Reuters, citing sources familiar with the matter, reports that the maker of ChatGPT is reorganization of its central business in what is known as a benefit corporationa for-profit company with the aim of creating a positive impact on society. That also means it won’t be controlled by its non-profit board.

Chief Executive Sam Altman will also receive about $150 billion in equity in the new accompanying restructuring, according to Reuters. The non-profit organization OpenAI will live on, however, and will hold a minority stake in the company.

Apparently OpenAI is in discussions with several investors to raise billions of dollars in new funding, which would value the company at more than $100 billion. This latest round of funding would be its largest since receiving a $10 billion backing from Microsoft (MSFT) in January 2023 and it looks like it might as well include investments from tech and artificial intelligence giants Apple and Nvidia.

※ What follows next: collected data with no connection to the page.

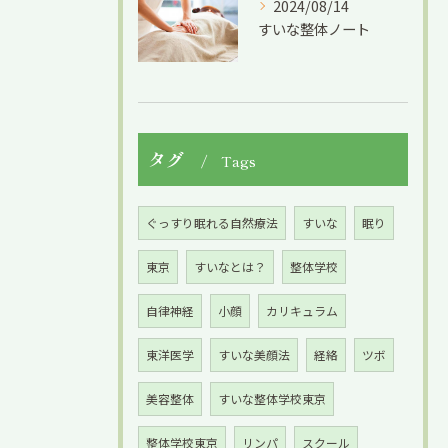
2024/08/14
すいな整体ノート
タグ
Tags
ぐっすり眠れる自然療法
すいな
眠り
東京
すいなとは？
整体学校
自律神経
小顔
カリキュラム
東洋医学
すいな美顔法
経絡
ツボ
美容整体
すいな整体学校東京
整体学校東京
リンパ
スクール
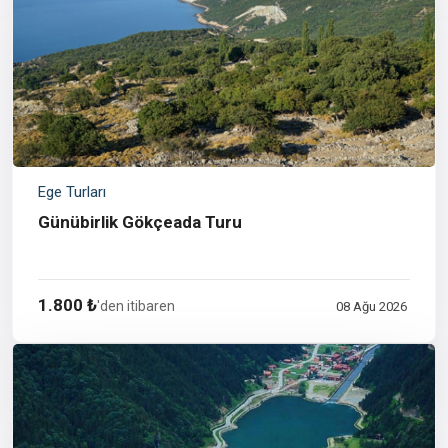
Ege Turları
Günübirlik Gökçeada Turu
1.800 ₺
'den itibaren
08 Ağu 2026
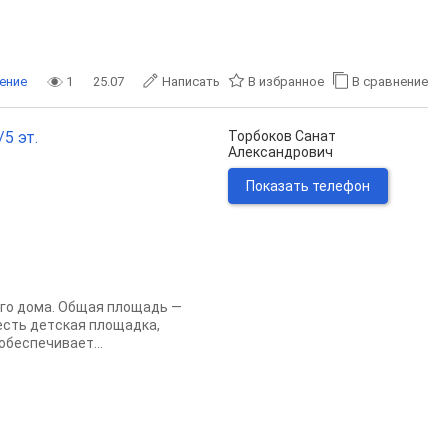
ение
1
25.07
Написать
В избранное
В сравнение
5 эт.
Торбоков Санат
Александрович
Показать телефон
огo дoма. Oбщaя плoщaдь —
ecть дeтcкaя плoщадка,
обecпeчивaет...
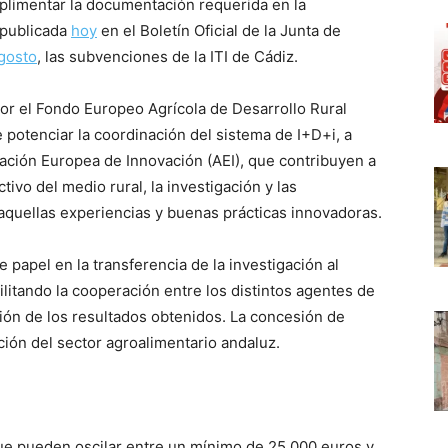
plimentar la documentación requerida en la
 publicada
hoy
en el Boletín Oficial de la Junta de
gosto
, las subvenciones de la ITI de Cádiz.
por el Fondo Europeo Agrícola de Desarrollo Rural
 potenciar la coordinación del sistema de I+D+i, a
iación Europea de Innovación (AEI), que contribuyen a
tivo del medio rural, la investigación y las
 aquellas experiencias y buenas prácticas innovadoras.
papel en la transferencia de la investigación al
ilitando la cooperación entre los distintos agentes de
sión de los resultados obtenidos. La concesión de
ón del sector agroalimentario andaluz.
ue pueden oscilar entre un mínimo de 25.000 euros y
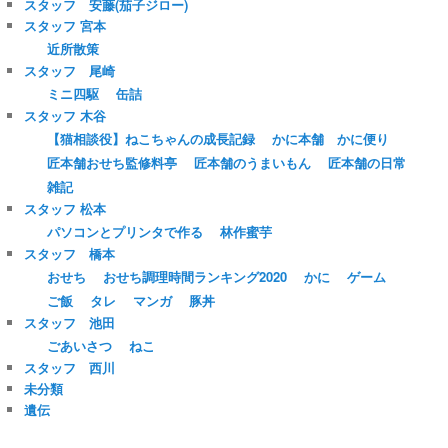
スタッフ 安藤(茄子ジロー)
スタッフ 宮本
近所散策
スタッフ 尾崎
ミニ四駆
缶詰
スタッフ 木谷
【猫相談役】ねこちゃんの成長記録
かに本舗 かに便り
匠本舗おせち監修料亭
匠本舗のうまいもん
匠本舗の日常
雑記
スタッフ 松本
パソコンとプリンタで作る
林作蜜芋
スタッフ 橋本
おせち
おせち調理時間ランキング2020
かに
ゲーム
ご飯
タレ
マンガ
豚丼
スタッフ 池田
ごあいさつ
ねこ
スタッフ 西川
未分類
遺伝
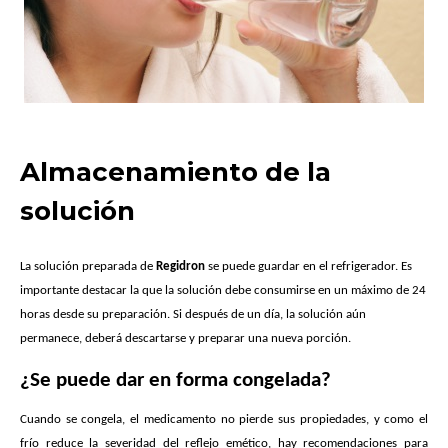
Almacenamiento de la
solución
La solución preparada de
Regidron
se puede guardar en el refrigerador. Es
importante destacar la que la solución debe consumirse en un máximo de 24
horas desde su preparación. Si después de un día, la solución aún
permanece, deberá descartarse y preparar una nueva porción.
¿Se puede dar en forma congelada?
Cuando se congela, el medicamento no pierde sus propiedades, y como el
frío reduce la severidad del reflejo emético, hay recomendaciones para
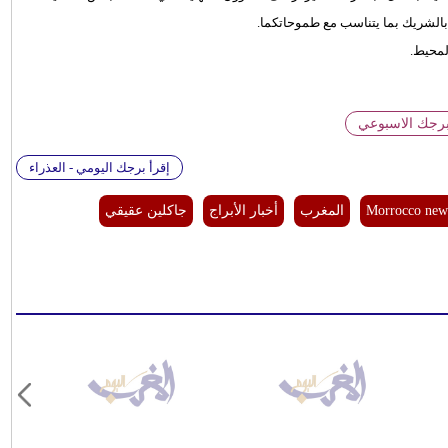
 بالشريك بما يتناسب مع طموحاتكما.
لمحيط.
برجك الاسبوعي
إقرأ برجك اليومي - العذراء
Morrocco new
المغرب
أخبار الأبراج
جاكلين عقيقي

A deal that allows employees to sell stakes in the company that OpenAI has rated 86 billion dollars at the end of 2023, almost triple that at the beginning of the year.

News of the company’s restructuring came just hours after chief technology officer Mira Murati announced it would be leaving the companymarking the latest in a series of high-level executive departures at the AI ​​startup.

Murati, who spent six and a half years at the artificial intelligence startup, said Wednesday that he “made the difficult decision” to leave and that he wanted to “create the time and space to do my own exploration.” After the CEO of OpenAI was Sam Altman removed for a short time in November, Murati was interim leader of the company.

OpenAI co-founder and former chief scientist Ilya Sutskever and researcher Jan Leike, resigned from the company in May. The pair co-led the startup’s “superalignment” team, which focused on the existential dangers of artificial intelligence.

Critics, including former OpenAI employees, have warned that the company and its ambitions to create what is known as artificial general intelligence, pose “serious risks”. The company said the “super-alignment” team’s work will be absorbed by other research efforts in OpenAI.

— Britney Nguyen contributed to this article.